I was educated in Geology here at UMF. It was a great experience. We went into the field to observe in it features we studied in our text books each week. Through those trips I learned to see the environment I grew up with in a whole new light. More than anything else, I learned not to take it for granted that the earth beneath my feet would remain unchanged because I could now see from the evidence available that it was always slowly changing.
I went on to Brown University to work on a PhD after that. That was a much different experience. I spent most of my time in the lab creating synthetic samples of rocks that are only stable in nature when formed miles beneath the surface of the Earth or experimenting on them by simulating that environment and the stresses it exerts. But I was also fortunate enough to observe the research that the world’s brightest climate scientists were doing thanks to the weekly presentations that university invited them to give.
Before I go on I must say that the Geology Department at UMF presented this material in a way that was consistent with what the experts presented at Brown University. The Earth is warming due to human activity and that warming is altering our climate. That point was made clear by both universities and the experts who provided the data that made the case clear to begin with.
That being said, the communities that surround these institutions do appear to have a different take on things. For instance, around here many have come to believe that there’s good reason to support the construction of solar farms in Maine, while opposing the transmission of hydro-electric power. I believe that’s primarily due to the hope that locally generated power will have a greater positive economic impact than solar development coupled with the rate reductions the introduction of more hydro-electric power will provide, though I’ve seen no evidence to support that notion.
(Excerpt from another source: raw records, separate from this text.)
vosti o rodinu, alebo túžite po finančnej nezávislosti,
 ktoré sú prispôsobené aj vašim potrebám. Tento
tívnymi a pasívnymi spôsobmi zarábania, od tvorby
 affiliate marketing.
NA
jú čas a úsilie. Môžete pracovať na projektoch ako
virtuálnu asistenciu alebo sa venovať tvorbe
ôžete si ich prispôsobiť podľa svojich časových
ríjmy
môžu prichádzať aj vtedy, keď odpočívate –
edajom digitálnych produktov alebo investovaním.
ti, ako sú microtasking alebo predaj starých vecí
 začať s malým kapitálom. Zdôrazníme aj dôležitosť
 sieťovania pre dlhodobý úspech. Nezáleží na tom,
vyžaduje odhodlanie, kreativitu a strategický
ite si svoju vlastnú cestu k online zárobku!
Around Brown University, where this same argument centers on what will have the greatest positive impact on climate, this is not even a discussion. They have their own debate over the impact of offshore wind development, but they aren’t asking if hydro power coupled with solar power will have a greater positive environmental impact than solar power alone because the economic interests behind this local debate aren’t having an impact there. Nor are concerns over scenery, tourism, vacation properties, or any other local interest.
It’s easy to lose sight of the big picture when we begin to consider all the concerns we can think of. We’ve been slow to respond to climate change because of this. That’s cost us. I hope that won’t continue but only time will tell.